Emilia nunca soube fingir. Quando ia fingir, fingia demais — e estragava o fingimento. Mas Narizinho sossegou a velha.
— Não é nada, vóvó. Emilia é uma bobinha.
Nisto ouviu-se rumor lá fóra, seguido de batida na porta — uma batidinha muito delicada, tic, tic, tic...
— Quem será? exclamou dona Benta estranhando aquelle modo de bater. E gritou para a cozinha: Nastacia, venha ver quem bate.
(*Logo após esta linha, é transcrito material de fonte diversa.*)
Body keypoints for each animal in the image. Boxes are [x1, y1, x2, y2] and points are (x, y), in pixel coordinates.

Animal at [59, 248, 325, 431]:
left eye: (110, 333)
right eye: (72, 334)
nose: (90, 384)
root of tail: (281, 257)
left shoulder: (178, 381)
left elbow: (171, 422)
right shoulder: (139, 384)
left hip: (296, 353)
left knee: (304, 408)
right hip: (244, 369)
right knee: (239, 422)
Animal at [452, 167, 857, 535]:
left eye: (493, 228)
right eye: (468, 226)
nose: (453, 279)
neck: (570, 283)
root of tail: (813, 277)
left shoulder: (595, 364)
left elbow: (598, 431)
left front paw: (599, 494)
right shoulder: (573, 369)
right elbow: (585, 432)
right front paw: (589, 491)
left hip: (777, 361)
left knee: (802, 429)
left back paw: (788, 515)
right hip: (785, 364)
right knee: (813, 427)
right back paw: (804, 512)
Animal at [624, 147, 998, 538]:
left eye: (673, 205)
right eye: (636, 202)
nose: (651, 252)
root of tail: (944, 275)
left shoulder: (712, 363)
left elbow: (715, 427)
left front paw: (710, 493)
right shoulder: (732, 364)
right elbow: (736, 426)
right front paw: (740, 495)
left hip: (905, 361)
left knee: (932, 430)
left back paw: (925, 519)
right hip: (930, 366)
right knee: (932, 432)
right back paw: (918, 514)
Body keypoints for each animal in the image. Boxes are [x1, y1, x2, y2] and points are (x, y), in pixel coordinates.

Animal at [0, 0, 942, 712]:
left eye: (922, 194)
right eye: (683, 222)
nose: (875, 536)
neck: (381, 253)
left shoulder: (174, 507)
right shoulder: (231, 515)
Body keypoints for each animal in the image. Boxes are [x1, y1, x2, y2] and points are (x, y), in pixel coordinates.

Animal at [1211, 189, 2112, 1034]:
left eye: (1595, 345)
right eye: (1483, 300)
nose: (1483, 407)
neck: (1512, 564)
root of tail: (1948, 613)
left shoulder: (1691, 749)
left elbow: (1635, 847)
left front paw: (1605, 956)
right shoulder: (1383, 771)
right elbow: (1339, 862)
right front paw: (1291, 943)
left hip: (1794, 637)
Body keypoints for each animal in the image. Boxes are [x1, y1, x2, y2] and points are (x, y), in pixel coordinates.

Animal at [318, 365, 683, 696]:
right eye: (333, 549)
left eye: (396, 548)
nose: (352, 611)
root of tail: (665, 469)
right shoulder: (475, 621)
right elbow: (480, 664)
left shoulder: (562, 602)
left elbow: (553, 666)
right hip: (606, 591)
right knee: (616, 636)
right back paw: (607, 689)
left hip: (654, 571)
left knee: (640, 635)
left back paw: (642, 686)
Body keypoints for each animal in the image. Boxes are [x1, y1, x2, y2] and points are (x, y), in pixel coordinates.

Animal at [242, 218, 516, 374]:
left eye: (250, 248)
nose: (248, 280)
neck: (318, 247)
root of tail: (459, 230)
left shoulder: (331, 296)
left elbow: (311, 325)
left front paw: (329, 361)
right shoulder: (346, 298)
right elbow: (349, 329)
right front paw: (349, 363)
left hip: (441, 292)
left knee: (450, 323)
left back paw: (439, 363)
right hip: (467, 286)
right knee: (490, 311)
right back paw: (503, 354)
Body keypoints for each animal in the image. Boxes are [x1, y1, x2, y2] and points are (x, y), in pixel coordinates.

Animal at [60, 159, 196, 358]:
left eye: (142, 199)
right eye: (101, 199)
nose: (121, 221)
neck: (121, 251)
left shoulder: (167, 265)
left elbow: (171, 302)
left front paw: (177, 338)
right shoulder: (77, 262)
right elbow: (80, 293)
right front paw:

A negra appareceu, de colher de pau na mão. Foi abrir, mas de accordo com o seu costume espiou primeiro pelo buraco da fechadura. Espiou e ficou assombrada.
— Que é, filha de Deus? perguntou dona Benta inquieta.
— Crédo! exclamou a preta. O mundo está perdido, sinhá!...
— Mas que é, rapariga? Desembuche...
— E' uma bicharia, sinhá, que não acaba mais! O terreiro está "assim" de peixe, de concha, de caranguejo, de quanto bichinho exquisito ha lá no mar. Até nem sei se estou acordada ou dormindo...
— Eu bem estava adivinhando que ia haver coisa hoje! disse dona Benta erguendo-se da mesa para espiar tambem. Arrumou os oculos e, afastando tia Nastacia, olhou pelo buraco da fechadura. E ficou ainda mais assombrada que a preta ao ver toda a população miuda do mar rodeando a casa.
— Que significa isto? perguntou, voltando-se para Narizinho.
— Não é nada, vovó! E' o principe Escamado com sua côrte que nos vem visitar. Elle quer muito conhecer a senhora.
Dona Benta olhou para tia Nastacia, de bocca aberta, sem saber o que dizer.